══ ENTRIES SHOWN
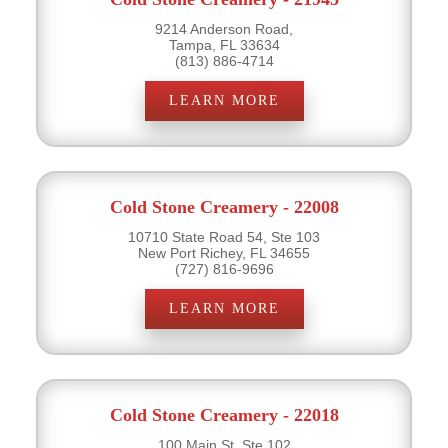
9214 Anderson Road,
Tampa, FL 33634
(813) 886-4714
LEARN MORE
Cold Stone Creamery - 22008
10710 State Road 54, Ste 103
New Port Richey, FL 34655
(727) 816-9696
LEARN MORE
Cold Stone Creamery - 22018
100 Main St, Ste 102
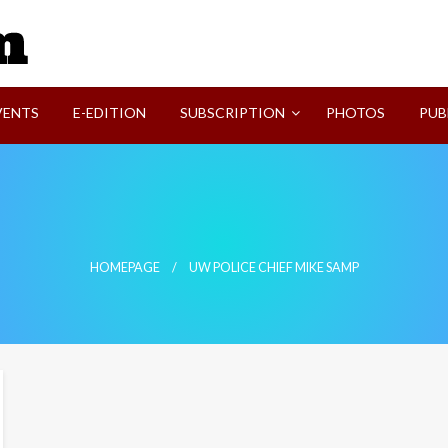
SVI-NEWS
VENTS
E-EDITION
SUBSCRIPTION
PHOTOS
PUB
HOMEPAGE
UW POLICE CHIEF MIKE SAMP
════
:: AIM OF THE TASK ::
Copy out each line of the data containing the string "Cold".

:: REPLY ::
Cold Stone Creamery - 22008
Cold Stone Creamery - 22018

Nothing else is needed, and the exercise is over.